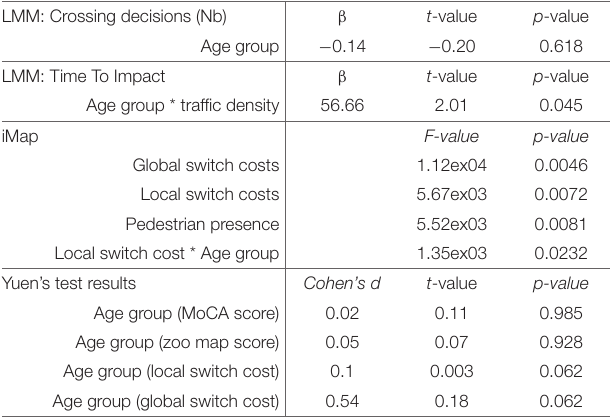
TABLE 1 | Summary of the main findings mentioned in the Results (3).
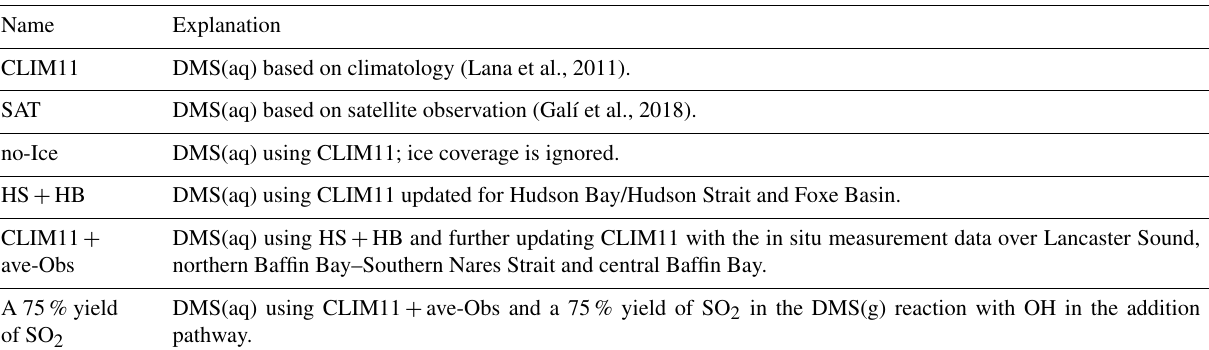
Figure 8. Sensitivity runs during July 2014: (a) no-Ice, (b) HB + HS and (c) CLIM11 + ave-Obs. Table 1. DMS(aq) data sets and sensitivity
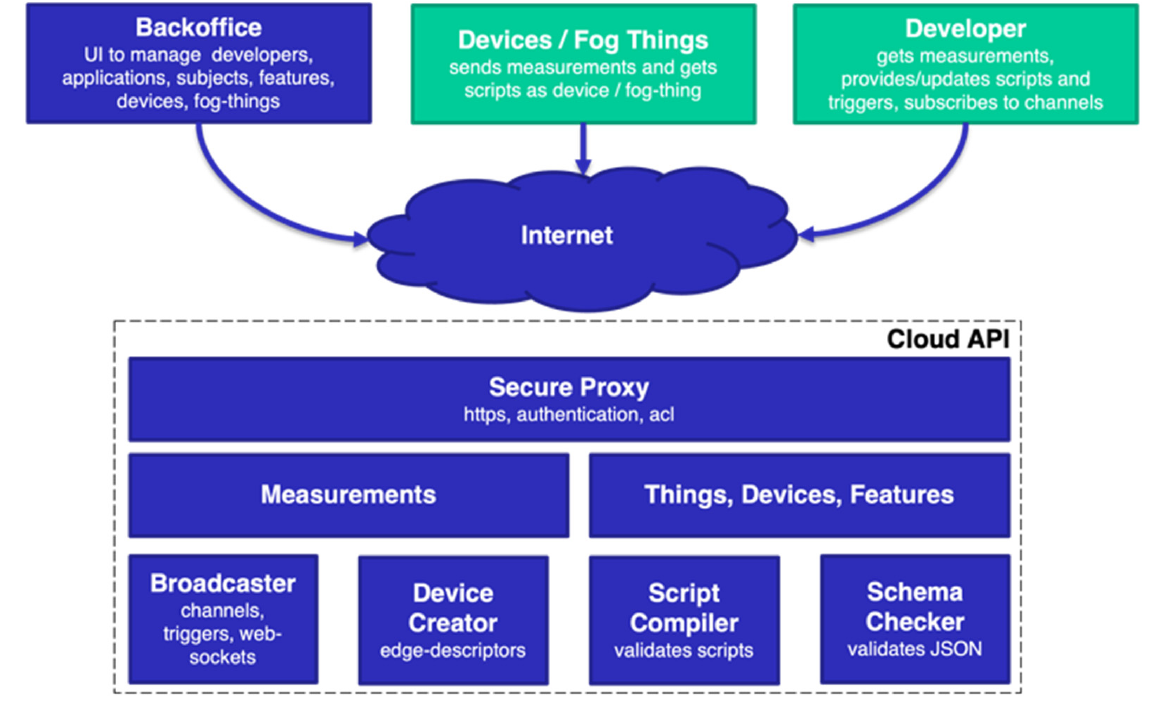
Figure 1. Measurify cloud API architecture.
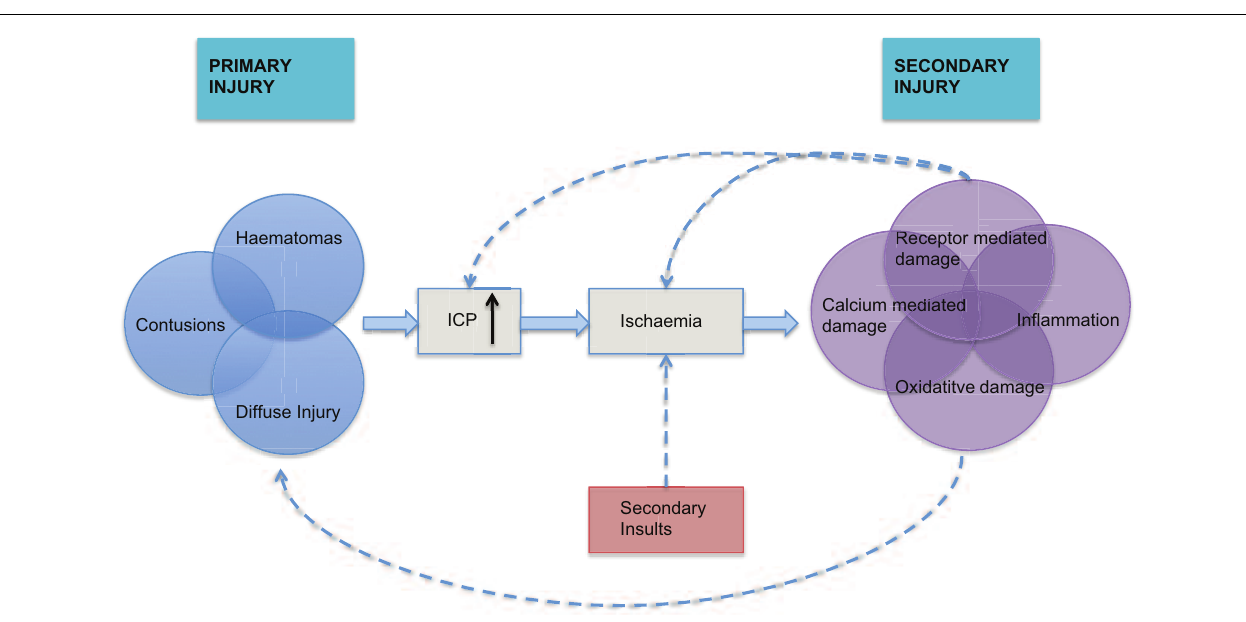
FIGURE 1 |The inter-relationship between primary and secondary injury inTBI is shown . Secondary physiological insults can potentiate ischemia and lead to exacerbation of secondary injury. ICP = intracranial pressure, adapted from Mass et al. (2).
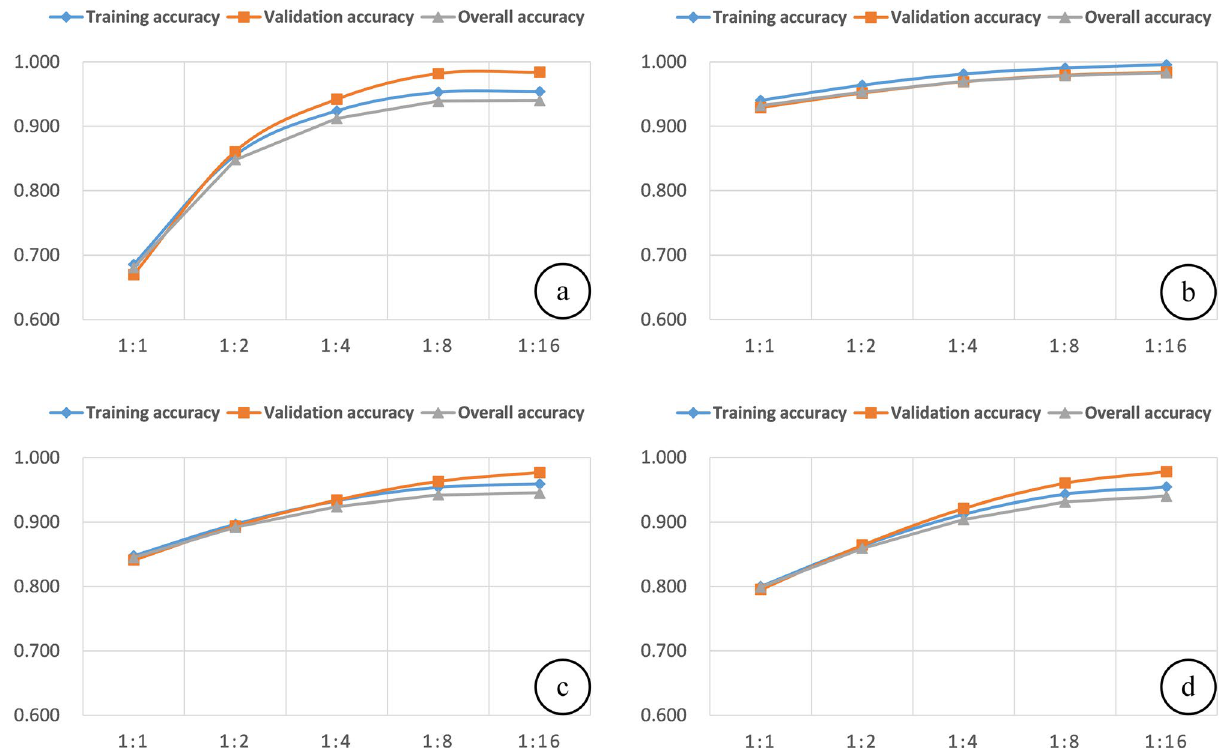
Figure 13. Training accuracy and validation accuracy of ( a ) CNN model, ( b ) C5.0 model, ( c ) SVM model, ( d ) LR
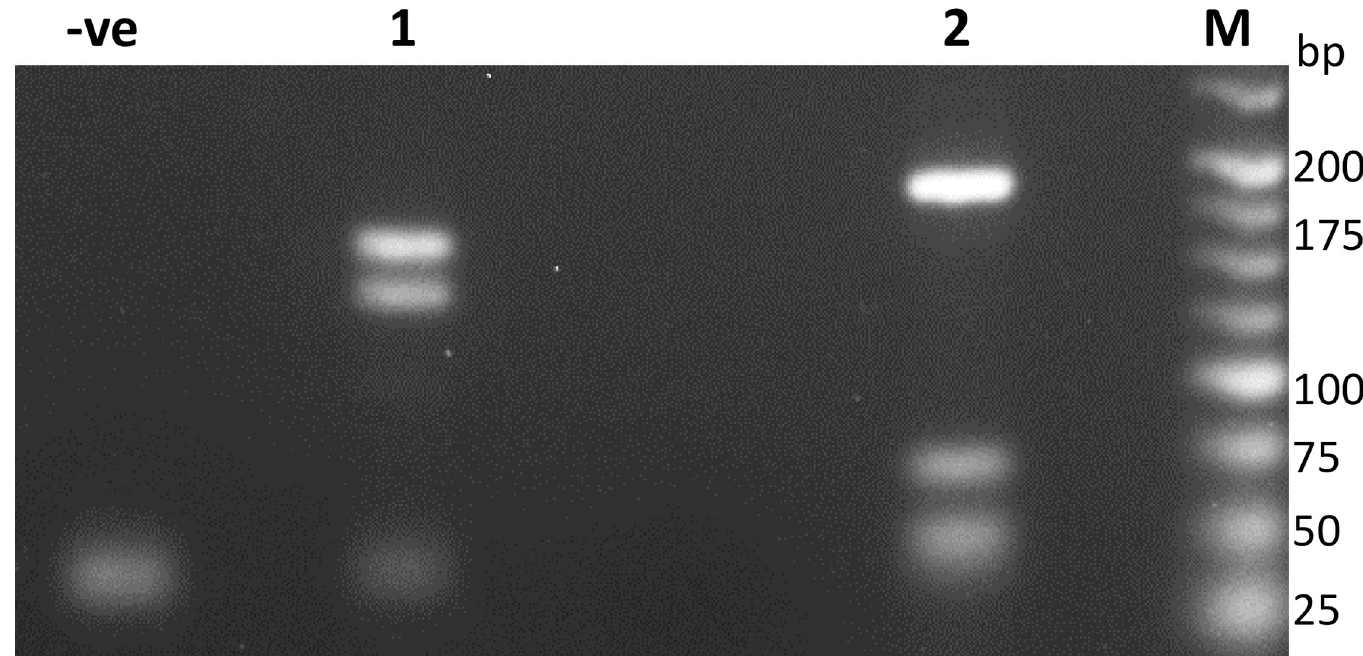
Fig 6. PCR-RFLP using ITS1/ Hae III reveals the presence of canine leishmaniasis compatible with Viannia infection (see Discussion) (Lane 1, broach sample) in Puerto Iguazu´, as well as CVL due to L . infantum (Lane 2, lymph node aspirate); -ve, negative control; M, size markers.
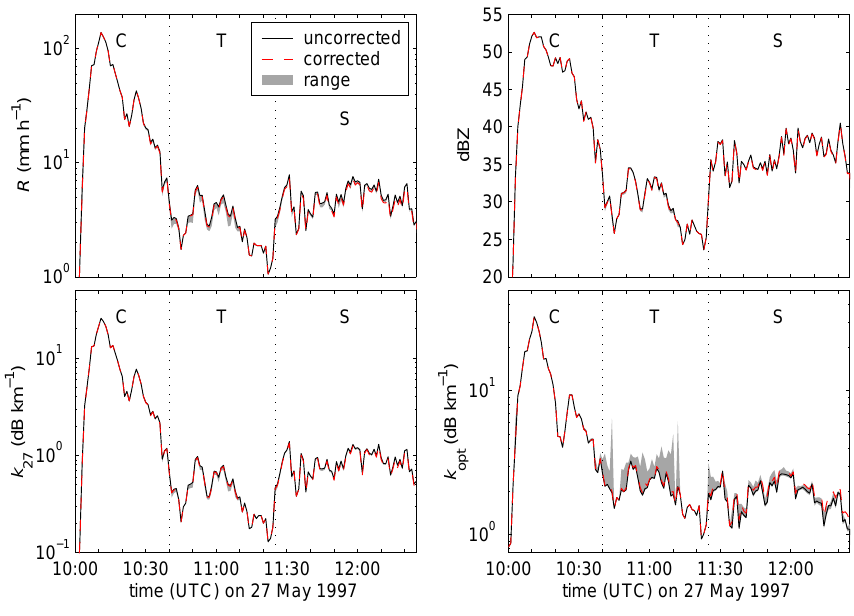
Fig. 3. Timeseries of bulk rainfall variables ( R , Z , k 27 , and k opt ) derived from the Goodwin Creek JWD dataset for the event of May 27, 1997, with the convective (C), transition (T), and stratiform (S) regions (Uijlenhoet et al., 2003) indicated. The variables are computed from uncorrected and corrected DSDs, where the three methods of correcting described in Sect. 3.1 are depicted. Method (1) corresponds to the dashed red line (corrected), and the range between methods (2) and (3) is depicted by the shaded ares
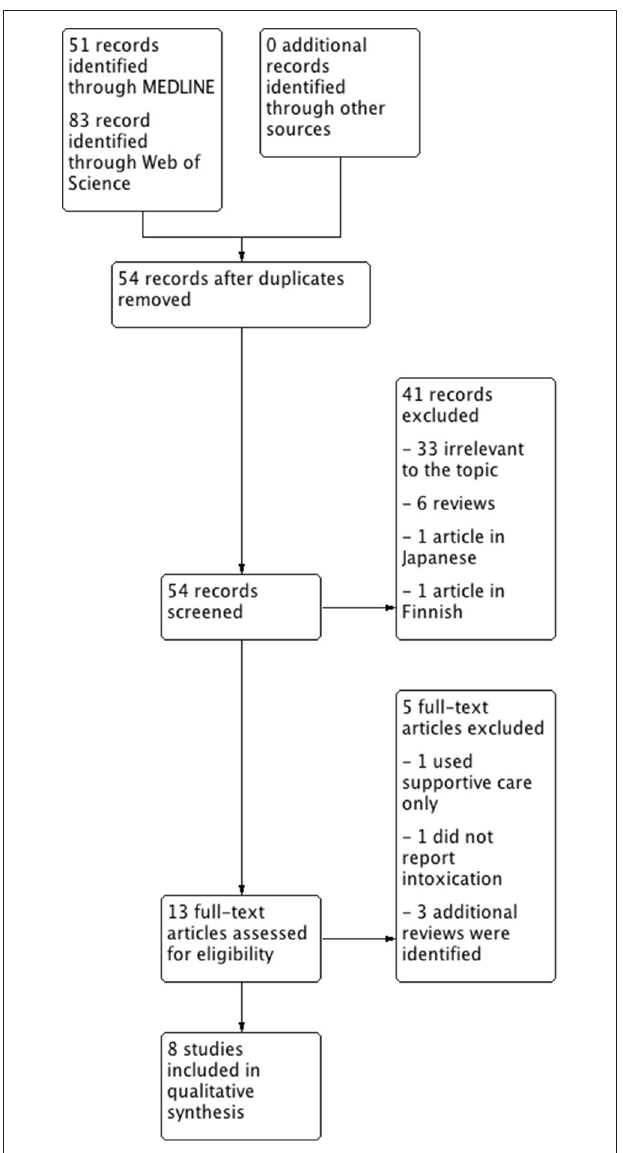
FIGURE 2 | Flowchart of the systematic literature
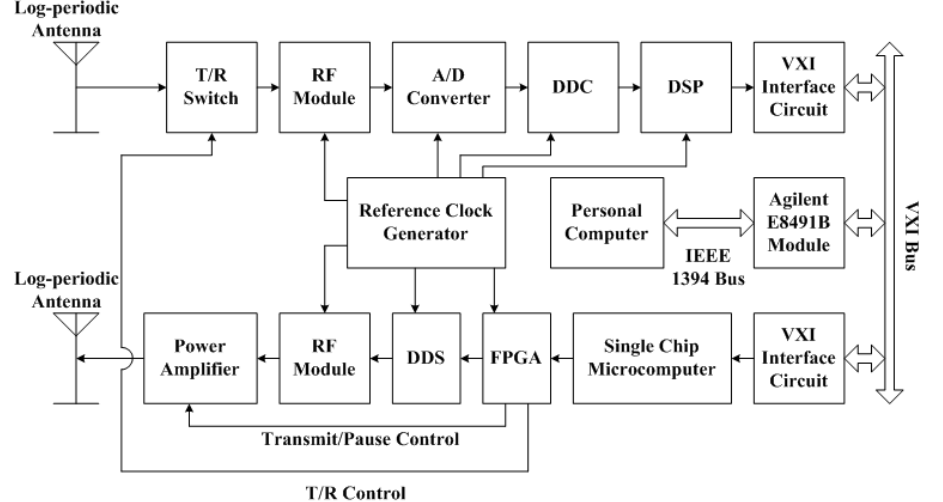
Figure 1. Block diagram of the second version of Wuhan Ionospheric Oblique Backscattering Sounding System (WIOBSS). A/D: analog-to-digital; DDC: digital downconversion; DDS: direct digital synthesizer; DSP: digital signal processor; FPGA: field programmable gate array; T/R: transmit/receive; VXI: Versa module eurocard eXtensions for Instrumentation.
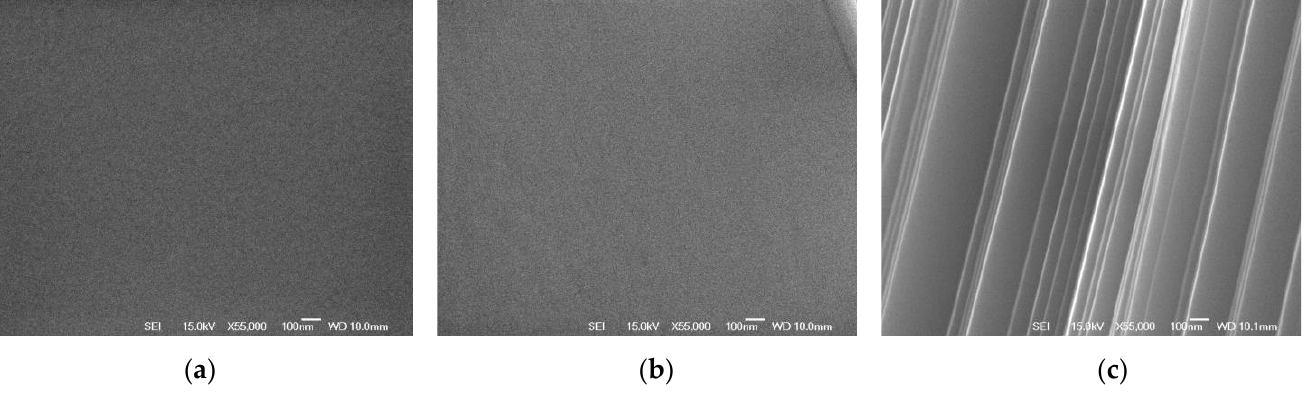
Figure 3. Scanning electron microscope micrographs showing cleaved surfaces of ( a ) as-grown pris- tine, ( b ) Co-intercalated and ( c ) Co-doped InSe crystals.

**Your objective:** Repeat every record exactly, but not the pictures.

**Answer section:**
TABLE 1 | Summary of the main findings mentioned in the Results (3).
Figure 8. Sensitivity runs during July 2014: (a) no-Ice, (b) HB + HS and (c) CLIM11 + ave-Obs. Table 1. DMS(aq) data sets and sensitivity
Figure 1. Measurify cloud API architecture.
FIGURE 1 |The inter-relationship between primary and secondary injury inTBI is shown . Secondary physiological insults can potentiate ischemia and lead to exacerbation of secondary injury. ICP = intracranial pressure, adapted from Mass et al. (2).
Figure 13. Training accuracy and validation accuracy of ( a ) CNN model, ( b ) C5.0 model, ( c ) SVM model, ( d ) LR
Fig 6. PCR-RFLP using ITS1/ Hae III reveals the presence of canine leishmaniasis compatible with Viannia infection (see Discussion) (Lane 1, broach sample) in Puerto Iguazu´, as well as CVL due to L . infantum (Lane 2, lymph node aspirate); -ve, negative control; M, size markers.
Fig. 3. Timeseries of bulk rainfall variables ( R , Z , k 27 , and k opt ) derived from the Goodwin Creek JWD dataset for the event of May 27, 1997, with the convective (C), transition (T), and stratiform (S) regions (Uijlenhoet et al., 2003) indicated. The variables are computed from uncorrected and corrected DSDs, where the three methods of correcting described in Sect. 3.1 are depicted. Method (1) corresponds to the dashed red line (corrected), and the range between methods (2) and (3) is depicted by the shaded ares
FIGURE 2 | Flowchart of the systematic literature
Figure 1. Block diagram of the second version of Wuhan Ionospheric Oblique Backscattering Sounding System (WIOBSS). A/D: analog-to-digital; DDC: digital downconversion; DDS: direct digital synthesizer; DSP: digital signal processor; FPGA: field programmable gate array; T/R: transmit/receive; VXI: Versa module eurocard eXtensions for Instrumentation.
Figure 3. Scanning electron microscope micrographs showing cleaved surfaces of ( a ) as-grown pris- tine, ( b ) Co-intercalated and ( c ) Co-doped InSe crystals.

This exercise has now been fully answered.